Looks like someone already implemented the Google algorithm, and it's on github! https://github.com/kunzmi/ImageStackAlignator

It's authored in C# and apparently relies on CUDA for performance reasons. A Python implementation is probably possible with OpenCV, maybe using Numba or CUDA Python for vectorization.

mathematicalmichael commented 3 years ago

bless you

philiplinden commented 3 years ago

Hey @mathematicalmichael, I discovered today that some DSLR cameras are able to do something similar to this super-res technique mechanically. While it's not the same use case, I thought you might find it interesting.

The "pixel shift" technique follows the same high-level idea of moving the pixel array slightly over a set of frames to obtain a higher sampling resolution of the scene. In DSLRs they do this to compensate for the Bayer filter, basically.

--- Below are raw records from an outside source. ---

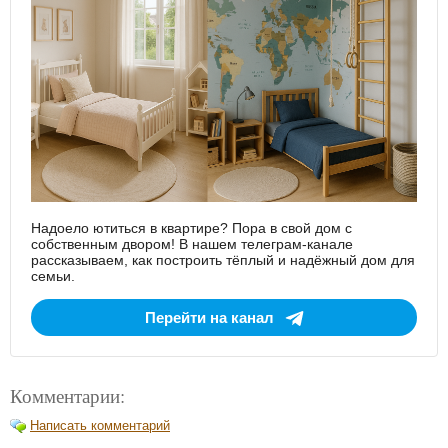
Надоело ютиться в квартире? Пора в свой дом с
собственным двором! В нашем телеграм-канале
рассказываем, как построить тёплый и надёжный дом для
семьи.
Перейти на канал
Комментарии:
Написать комментарий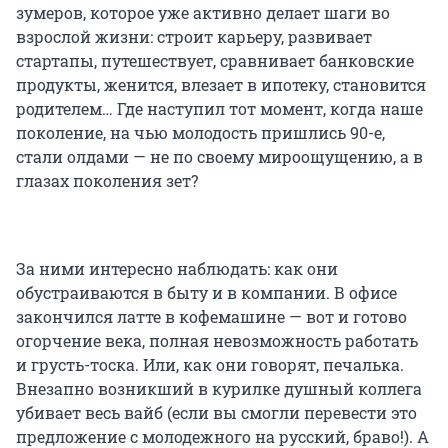
зумеров, которое уже активно делает шаги во
взрослой жизни: строит карьеру, развивает
стартапы, путешествует, сравнивает банковские
продукты, женится, влезает в ипотеку, становится
родителем… Где наступил тот момент, когда наше
поколение, на чью молодость пришлись 90-е,
стали олдами — не по своему мироощущению, а в
глазах поколения зет?
За ними интересно наблюдать: как они
обустраиваются в быту и в компании. В офисе
закончился латте в кофемашине — вот и готово
огорчение века, полная невозможность работать
и грусть-тоска. Или, как они говорят, печалька.
Внезапно возникший в курилке душный коллега
убивает весь вайб (если вы смогли перевести это
предложение с молодежного на русский, браво!). А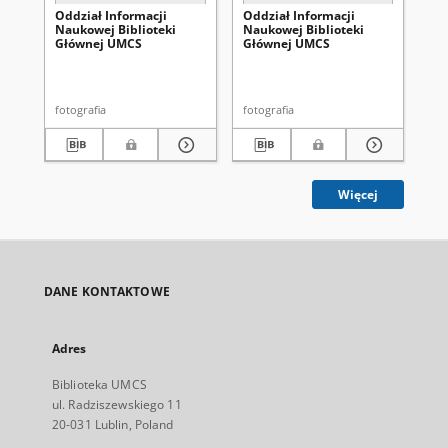
Oddział Informacji
Oddział Informacji
Od
Naukowej Biblioteki
Naukowej Biblioteki
Na
Głównej UMCS
Głównej UMCS
Gł
fotografia
fotografia
fot
Więcej
DANE KONTAKTOWE
Adres
Biblioteka UMCS
ul. Radziszewskiego 11
20-031 Lublin, Poland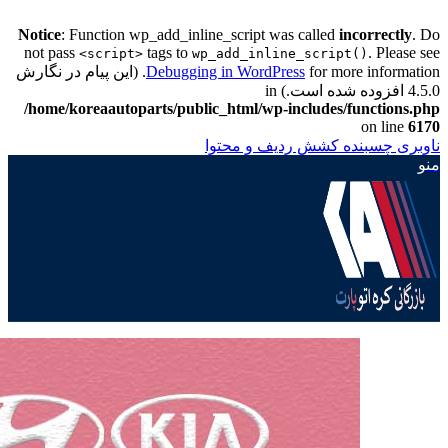
Notice
: Function wp_add_inline_script was called
incorrectly
. Do
not pass
tags to
. Please see
<script>
wp_add_inline_script()
Debugging in WordPress
for more information. (این پیام در نگارش
4.5.0 افزوده شده است.) in
/home/koreaautoparts/public_html/wp-includes/functions.php
on line
6170
ناوبری چسبنده
کشش ردیف و محتوا
منو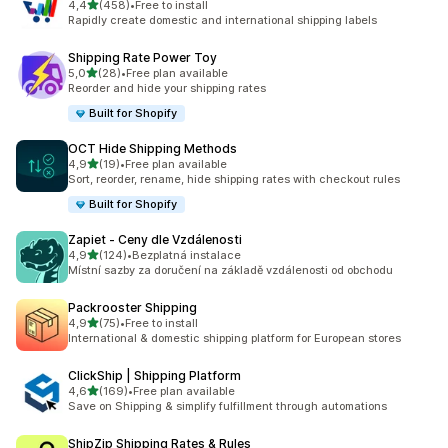
z 5 hvězd
4,4
(458)
•
Free to install
Celkový počet recenzí: 458
Rapidly create domestic and international shipping labels
Shipping Rate Power Toy
z 5 hvězd
5,0
(28)
•
Free plan available
Celkový počet recenzí: 28
Reorder and hide your shipping rates
Built for Shopify
OCT Hide Shipping Methods
z 5 hvězd
4,9
(19)
•
Free plan available
Celkový počet recenzí: 19
Sort, reorder, rename, hide shipping rates with checkout rules
Built for Shopify
Zapiet ‑ Ceny dle Vzdálenosti
z 5 hvězd
4,9
(124)
•
Bezplatná instalace
Celkový počet recenzí: 124
Místní sazby za doručení na základě vzdálenosti od obchodu
Packrooster Shipping
z 5 hvězd
4,9
(75)
•
Free to install
Celkový počet recenzí: 75
International & domestic shipping platform for European stores
ClickShip | Shipping Platform
z 5 hvězd
4,6
(169)
•
Free plan available
Celkový počet recenzí: 169
Save on Shipping & simplify fulfillment through automations
ShipZip Shipping Rates & Rules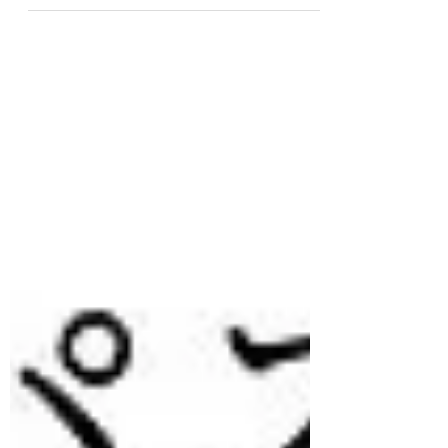
著者：堀公俊 出版社：日本経済新聞出版 初
版発行： 2021年7月 〈目次〉 プレゼンテー
ションのプレッシャー 解決策の模索 まとめ
（ビジネススキル向上のために） 今日は
「プレゼンテーション」と「メンタルヘル
ス」についてお話しし...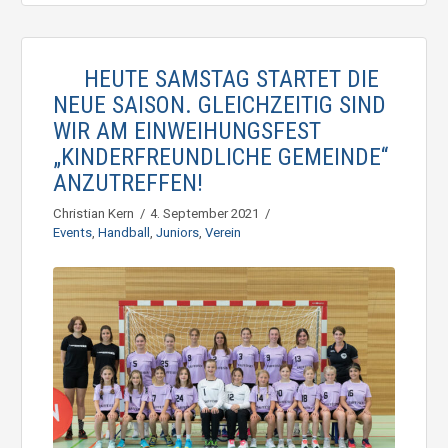
HEUTE SAMSTAG STARTET DIE
NEUE SAISON. GLEICHZEITIG SIND
WIR AM EINWEIHUNGSFEST
„KINDERFREUNDLICHE GEMEINDE“
ANZUTREFFEN!
Christian Kern
4. September 2021
Events
,
Handball
,
Juniors
,
Verein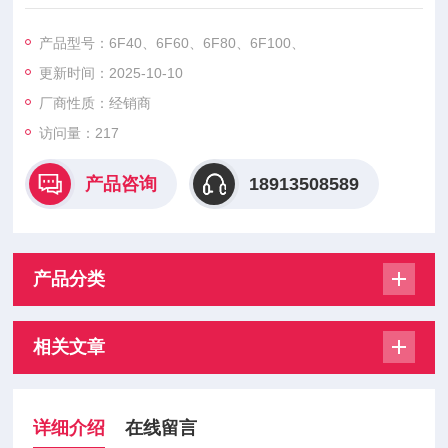
为英飞凌科技子公司）生产的高性能半导体器件，广泛应用于电
力电子领域。
产品型号：6F40、6F60、6F80、6F100、
6F40、6F60、6F80、6F100、6F120、6FR40、6FR60、6FR
更新时间：2025-10-10
80、6FR100、6FR120、12F40、12F60、12F80、12F100、1
2F120、12FR40、12FR60、
厂商性质：经销商
访问量：217
产品咨询
18913508589
产品分类
相关文章
详细介绍
在线留言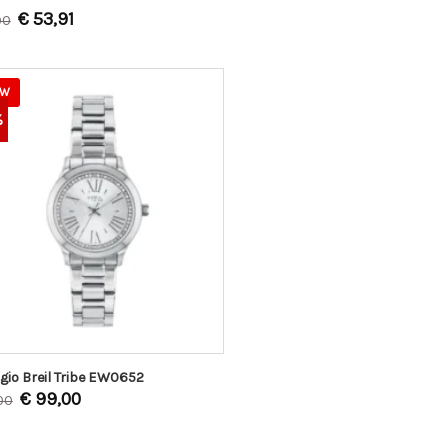
€
53,91
90
EW
%
gio Breil Tribe EW0652
€
99,00
00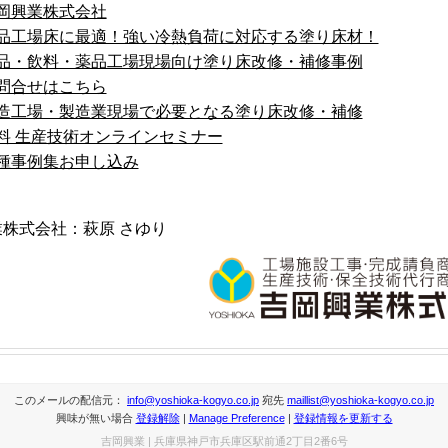
岡興業株式会社
品工場床に最適！強い冷熱負荷に対応する塗り床材！
品・飲料・薬品工場現場向け塗り床改修・補修事例
問合せはこちら
造工場・製造業現場で必要となる塗り床改修・補修
料 生産技術オンラインセミナー
種事例集お申し込み
株式会社：萩原 さゆり
このメールの配信元：
info@yoshioka-kogyo.co.jp
宛先
maillist@yoshioka-kogyo.co.jp
興味が無い場合
登録解除
|
Manage Preference
|
登録情報を更新する
吉岡興業 | 兵庫県神戸市兵庫区駅前通2丁目2番6号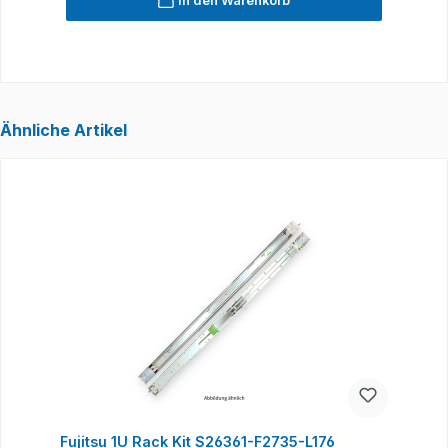
In den Warenkorb
Ähnliche Artikel
Produktgalerie überspringen
Fujitsu 1U Rack Kit S26361-F2735-L176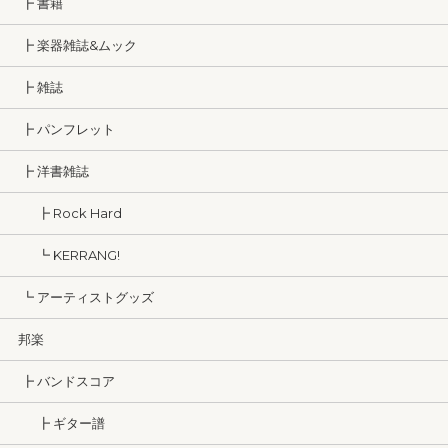
┣ 書籍
┣ 楽器雑誌&ムック
┣ 雑誌
┣ パンフレット
┣ 洋書雑誌
┣ Rock Hard
┗ KERRANG!
┗ アーティストグッズ
邦楽
┣ バンドスコア
┣ ギター譜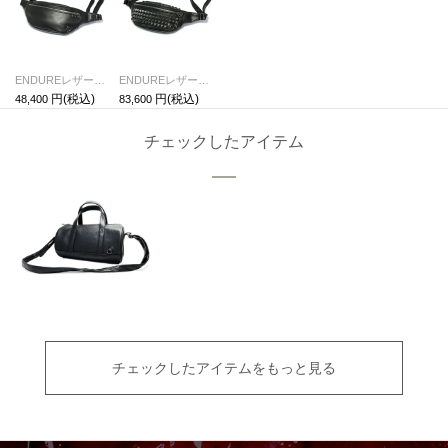
ENDUREレザーボディバッグショルダーバッグS-ブラック
ENDUREレザースタッズボディバッグショルダーバッグS-ブラック
48,400
83,600
チェックしたアイテム
チェックしたアイテムをもっと見る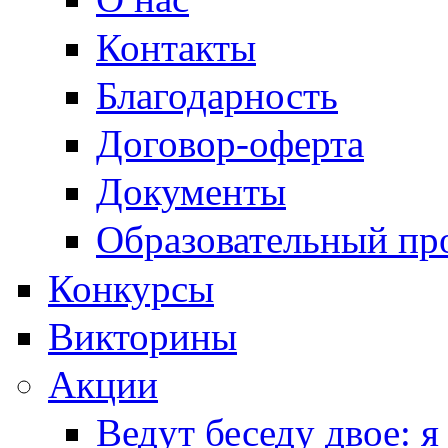
Контакты
Благодарность
Договор-оферта
Документы
Образовательный пр
Конкурсы
Викторины
Акции
Ведут беседу двое: я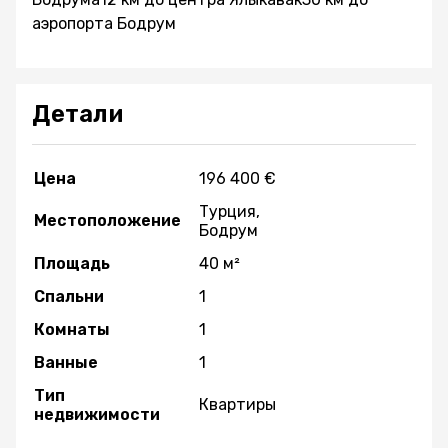
аэропорта Бодрум
Детали
Цена
196 400 €
Турция,
Местоположение
Бодрум
Площадь
40 м²
Спальни
1
Комнаты
1
Ванные
1
Тип
Квартиры
недвижимости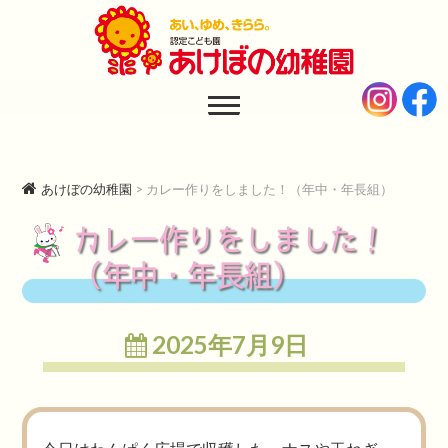
あけぼの幼稚園
AKEBONO KINDERGARTEN
あけぼの幼稚園
>
カレー作りをしました！（年中・年長組）
カレー作りをしました！
（年中・年長組）
2025年7月9日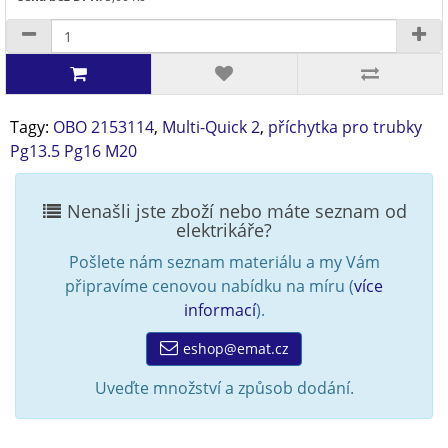
Tagy:
OBO 2153114
,
Multi-Quick 2
,
příchytka pro trubky
Pg13.5 Pg16 M20
Nenašli jste zboží nebo máte seznam od
elektrikáře?
Pošlete nám seznam materiálu a my Vám
připravíme cenovou nabídku na míru (
více
informací
).
eshop@emat.cz
Uveďte množství a způsob dodání.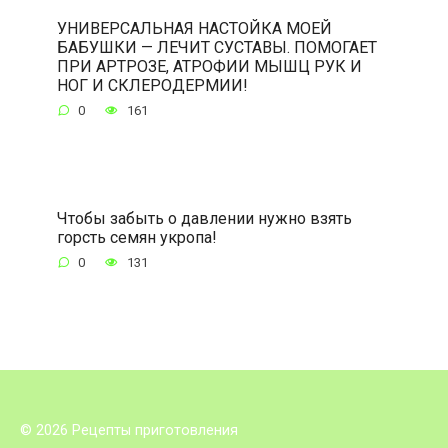
УНИВЕРСАЛЬНАЯ НАСТОЙКА МОЕЙ
БАБУШКИ — ЛЕЧИТ СУСТАВЫ. ПОМОГАЕТ
ПРИ АРТРОЗЕ, АТРОФИИ МЫШЦ РУК И
НОГ И СКЛЕРОДЕРМИИ!
0
161
Чтобы забыть о давлении нужно взять
горсть семян укропа!
0
131
© 2026 Рецепты приготовления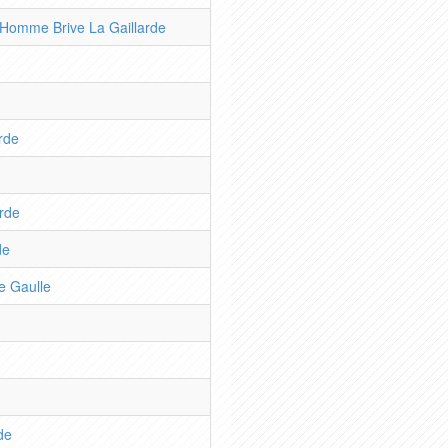
Homme Brive La Gaillarde
rde
arde
de
e Gaulle
de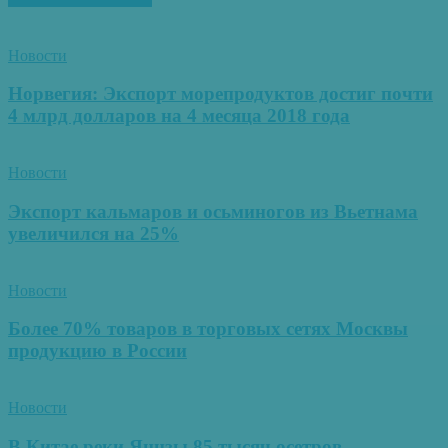
Новости
Норвегия: Экспорт морепродуктов достиг почти
4 млрд долларов на 4 месяца 2018 года
Новости
Экспорт кальмаров и осьминогов из Вьетнама
увеличился на 25%
Новости
Более 70% товаров в торговых сетях Москвы
продукцию в России
Новости
В Китае реки Янцзы 85 тысяч осетров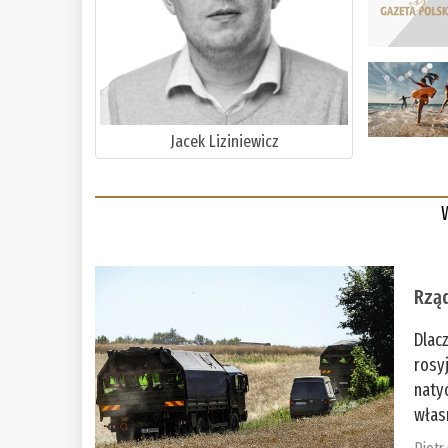
Jacek Liziniewicz
Rząd
Dlac
rosy
naty
włas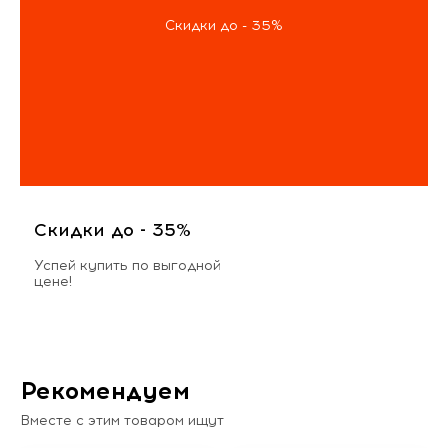
Скидки до - 35%
Скидки до - 35%
Успей купить по выгодной
цене!
Рекомендуем
Вместе с этим товаром ищут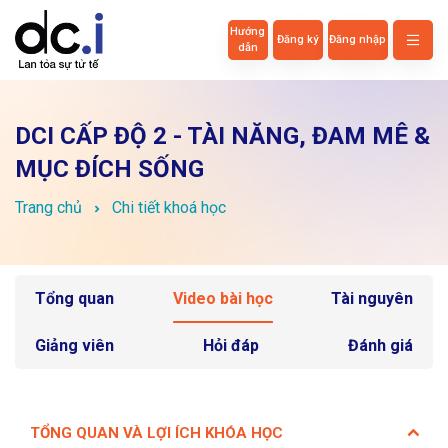
Hướng
Đăng ký
Đăng nhập
dẫn
DCI CẤP ĐỘ 2 - TÀI NĂNG, ĐAM MÊ &
MỤC ĐÍCH SỐNG
Trang chủ
Chi tiết khoá học
Tổng quan
Video bài học
Tài nguyên
Giảng viên
Hỏi đáp
Đánh giá
TỔNG QUAN VÀ LỢI ÍCH KHÓA HỌC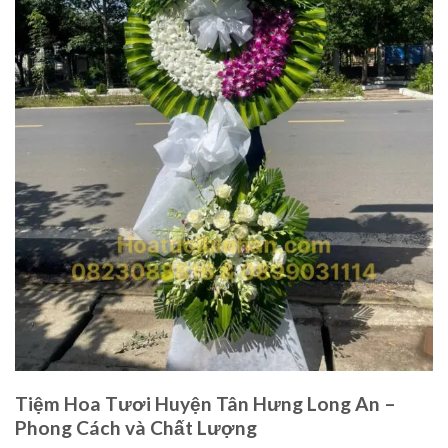
Tiệm Hoa Tươi Huyện Tân Hưng Long An –
Phong Cách và Chất Lượng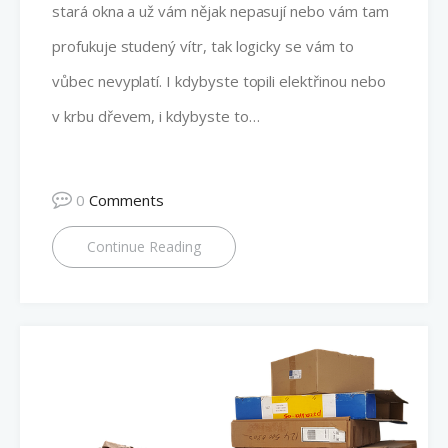
stará okna a už vám nějak nepasují nebo vám tam
profukuje studený vítr, tak logicky se vám to
vůbec nevyplatí. I kdybyste topili elektřinou nebo
v krbu dřevem, i kdybyste to…
0
Comments
Continue Reading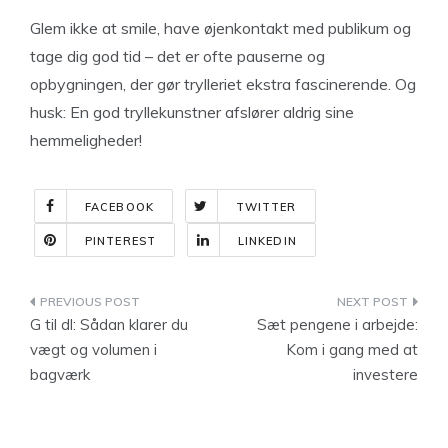
Glem ikke at smile, have øjenkontakt med publikum og
tage dig god tid – det er ofte pauserne og
opbygningen, der gør trylleriet ekstra fascinerende. Og
husk: En god tryllekunstner afslører aldrig sine
hemmeligheder!
FACEBOOK
TWITTER
PINTEREST
LINKEDIN
Indlægsnavigation
G til dl: Sådan klarer du
Sæt pengene i arbejde:
vægt og volumen i
Kom i gang med at
bagværk
investere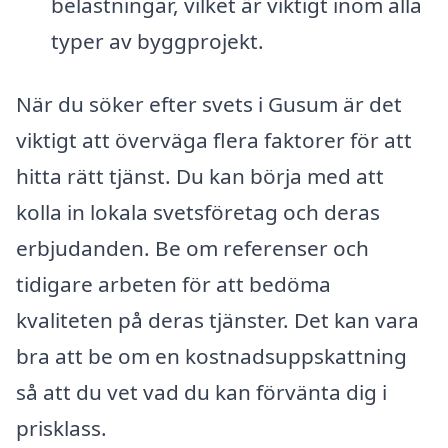
belastningar, vilket är viktigt inom alla
typer av byggprojekt.
När du söker efter svets i Gusum är det
viktigt att överväga flera faktorer för att
hitta rätt tjänst. Du kan börja med att
kolla in lokala svetsföretag och deras
erbjudanden. Be om referenser och
tidigare arbeten för att bedöma
kvaliteten på deras tjänster. Det kan vara
bra att be om en kostnadsuppskattning
så att du vet vad du kan förvänta dig i
prisklass.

This PENTAX blog post has a great illustration and video: https://www.ricoh-imaging.co.jp/english/products/k-1-2/feature/02.html

And there's a fairly detailed Wikipedia page with a list of DSLRs that use pixel shift: https://en.wikipedia.org/wiki/Pixel_shift

mathematicalmichael commented 3 years ago

damn... I think these are the types of algorithms I want to be working on. Thank you so much for those links. Blows my mind how much is already out there! That GFX100 produces some wild images, I have yet to see one of the 400MP ones... I can only imagine the aneurysm it'd give my computer to try and open it.